◆ DESCRIPTION OF THE TASK
Find every line in the listing below that contains the word "unit", and copy each of those lines.

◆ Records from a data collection

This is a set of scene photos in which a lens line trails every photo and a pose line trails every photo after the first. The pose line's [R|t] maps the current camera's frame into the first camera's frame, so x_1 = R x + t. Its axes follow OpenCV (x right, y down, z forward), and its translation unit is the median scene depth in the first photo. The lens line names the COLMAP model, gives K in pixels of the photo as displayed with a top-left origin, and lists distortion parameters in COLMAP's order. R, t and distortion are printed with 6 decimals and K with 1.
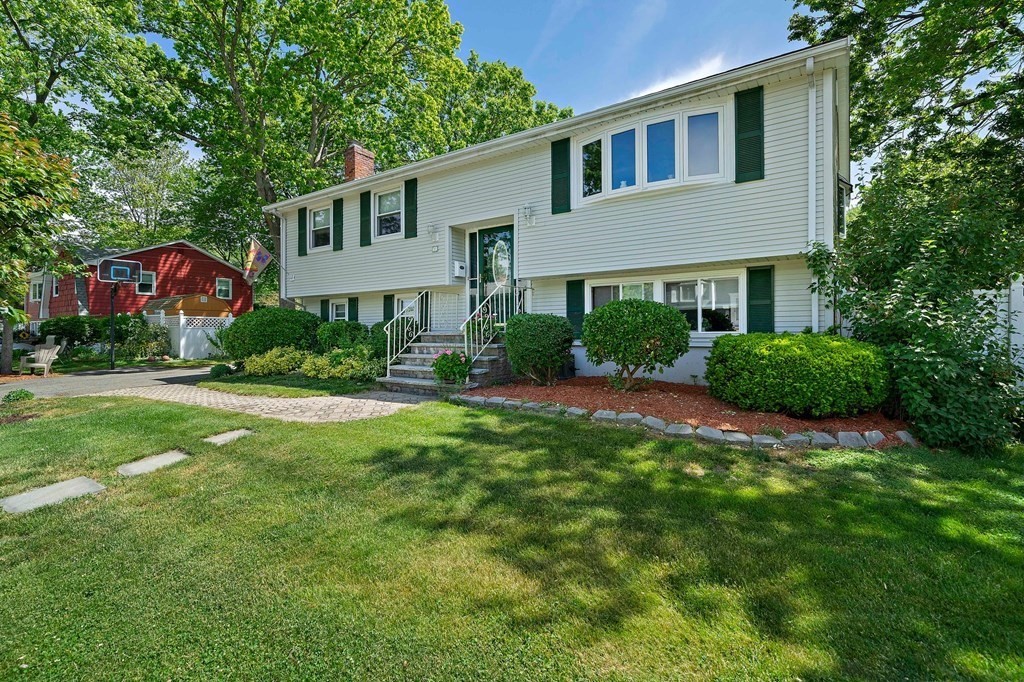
lens RADIAL K [[501.9, 0, 493.6], [0, 501.9, 337.6], [0, 0, 1]] dist [-0.000138, 0.000125]
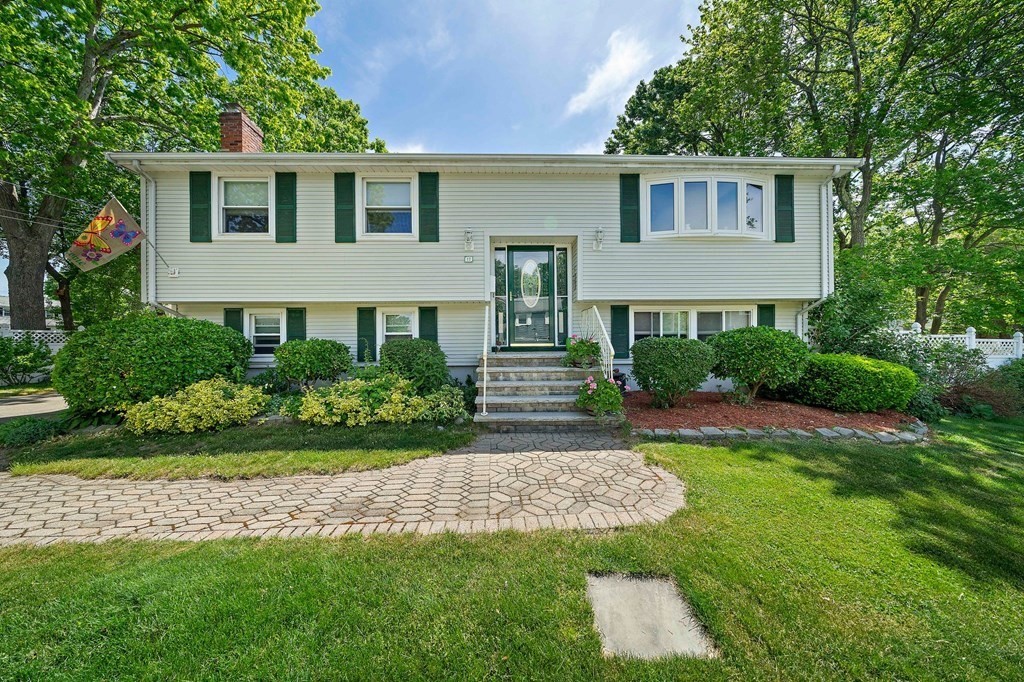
lens RADIAL K [[365.1, 0, 515.2], [0, 365.1, 343.5], [0, 0, 1]] dist [0.000306, 0.000000]
pose [[0.783681, -0.003270, 0.621155, -0.524007], [0.007952, 0.999957, -0.004768, -0.028744], [-0.621113, 0.008676, 0.783673, 0.523650]]
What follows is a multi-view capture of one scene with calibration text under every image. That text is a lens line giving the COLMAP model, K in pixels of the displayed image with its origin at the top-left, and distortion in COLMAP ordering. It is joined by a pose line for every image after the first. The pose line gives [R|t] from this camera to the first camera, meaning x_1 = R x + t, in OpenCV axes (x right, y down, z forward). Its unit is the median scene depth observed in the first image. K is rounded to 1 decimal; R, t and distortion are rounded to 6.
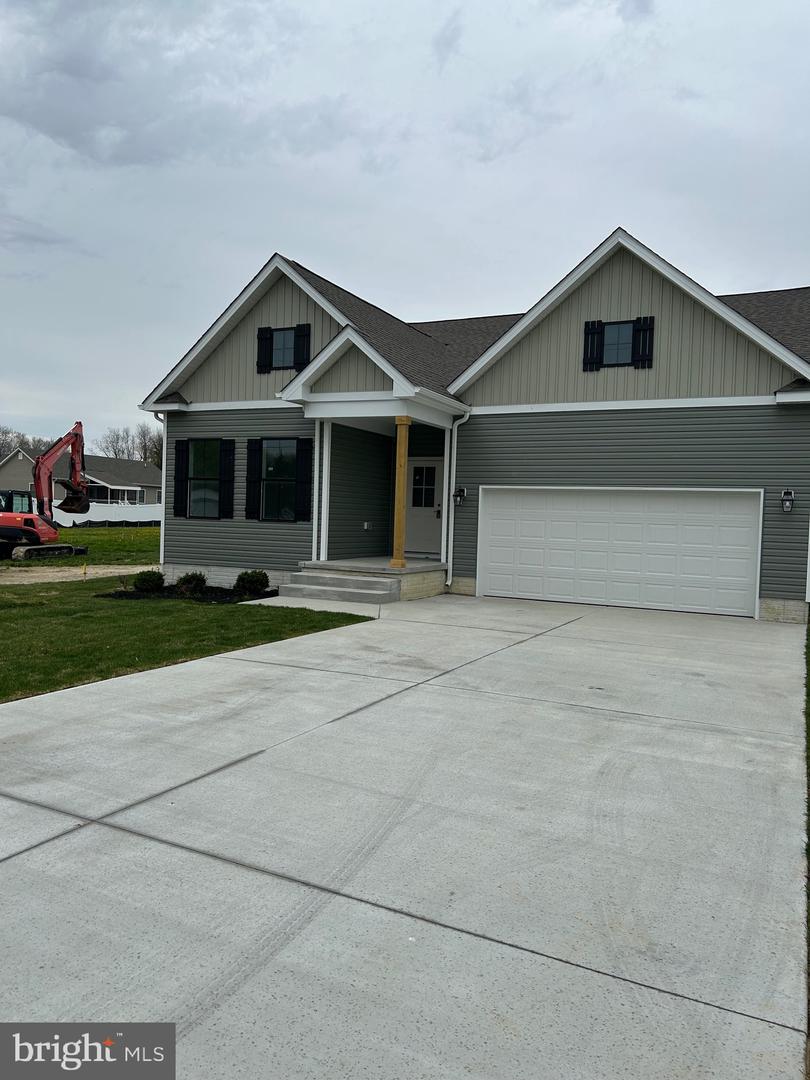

◆ WRITTEN SOLUTION
This is a set of scene photos in which a lens line trails every photo and a pose line trails every photo after the first. The pose line's [R|t] maps the current camera's frame into the first camera's frame, so x_1 = R x + t. Its axes follow OpenCV (x right, y down, z forward), and its translation unit is the median scene depth in the first photo. The lens line names the COLMAP model, gives K in pixels of the photo as displayed with a top-left origin, and lists distortion parameters in COLMAP's order. R, t and distortion are printed with 6 decimals and K with 1.
What follows is a multi-view capture of one scene with calibration text under every image. That text is a lens line giving the COLMAP model, K in pixels of the displayed image with its origin at the top-left, and distortion in COLMAP ordering. It is joined by a pose line for every image after the first. The pose line gives [R|t] from this camera to the first camera, meaning x_1 = R x + t, in OpenCV axes (x right, y down, z forward). Its unit is the median scene depth observed in the first image. K is rounded to 1 decimal; R, t and distortion are rounded to 6.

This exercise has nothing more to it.